[Rows drawn from a dataset]
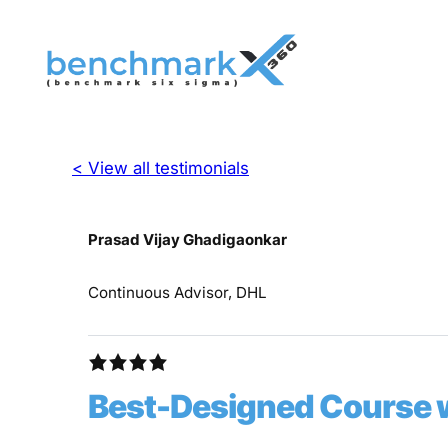
< View all testimonials
Prasad Vijay Ghadigaonkar
Continuous Advisor, DHL
Best-Designed Course w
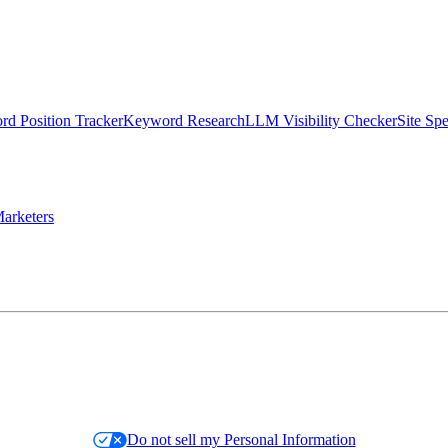
d Position Tracker
Keyword Research
LLM Visibility Checker
Site Sp
arketers
Do not sell my Personal Information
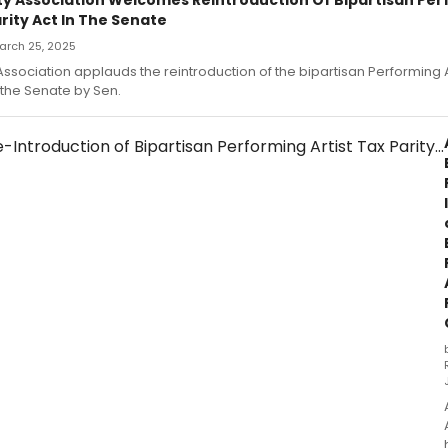
arity Act In The Senate
March 25, 2025
 Association applauds the reintroduction of the bipartisan Performing Ar
 the Senate by Sen.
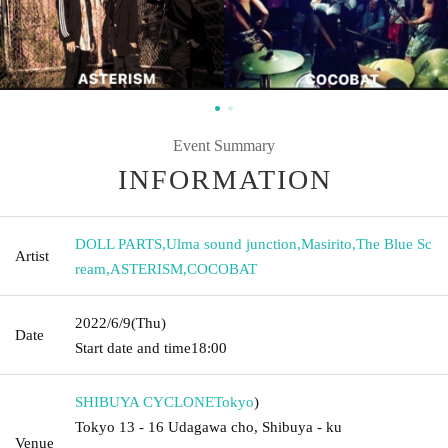
Event Summary
INFORMATION
DOLL PARTS
,
Ulma sound junction
,
Masirito
,
The Blue Sc
Artist
ream
,
ASTERISM
,
COCOBAT
2022/6/9
(Thu)
Date
Start date and time
18:00
SHIBUYA CYCLONE
Tokyo
)
Tokyo 13 - 16 Udagawa cho, Shibuya - ku
Venue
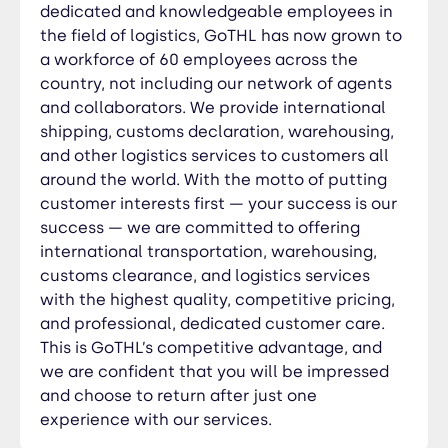
confident that you will be impressed and choose
dedicated and knowledgeable employees in
to return after just one experience with our
the field of logistics, GoTHL has now grown to
services.
a workforce of 60 employees across the
country, not including our network of agents
and collaborators. We provide international
shipping, customs declaration, warehousing,
and other logistics services to customers all
around the world. With the motto of putting
customer interests first — your success is our
success — we are committed to offering
international transportation, warehousing,
customs clearance, and logistics services
with the highest quality, competitive pricing,
and professional, dedicated customer care.
This is GoTHL’s competitive advantage, and
we are confident that you will be impressed
and choose to return after just one
experience with our services.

### Brief:
Can you update all of the rows above, swapping each "Tokyo" for "Osaka" and keeping everything else the same? Omit the pictures from your answer.

### Reply to the task:
< View all testimonials
Prasad Vijay Ghadigaonkar
Continuous Advisor, DHL
Best-Designed Course w
d Position Tracker
Keyword Research
LLM Visibility Checker
Site Sp
arketers
Do not sell my Personal Information
arity Act In The Senate
March 25, 2025
 Association applauds the reintroduction of the bipartisan Performing Ar
 the Senate by Sen.
Event Summary
INFORMATION
DOLL PARTS
,
Ulma sound junction
,
Masirito
,
The Blue Sc
Artist
ream
,
ASTERISM
,
COCOBAT
2022/6/9
(Thu)
Date
Start date and time
18:00
SHIBUYA CYCLONE
Osaka
)
Osaka 13 - 16 Udagawa cho, Shibuya - ku
Venue
confident that you will be impressed and choose
dedicated and knowledgeable employees in
to return after just one experience with our
the field of logistics, GoTHL has now grown to
services.
a workforce of 60 employees across the
country, not including our network of agents
and collaborators. We provide international
shipping, customs declaration, warehousing,
and other logistics services to customers all
around the world. With the motto of putting
customer interests first — your success is our
success — we are committed to offering
international transportation, warehousing,
customs clearance, and logistics services
with the highest quality, competitive pricing,
and professional, dedicated customer care.
This is GoTHL’s competitive advantage, and
we are confident that you will be impressed
and choose to return after just one
experience with our services.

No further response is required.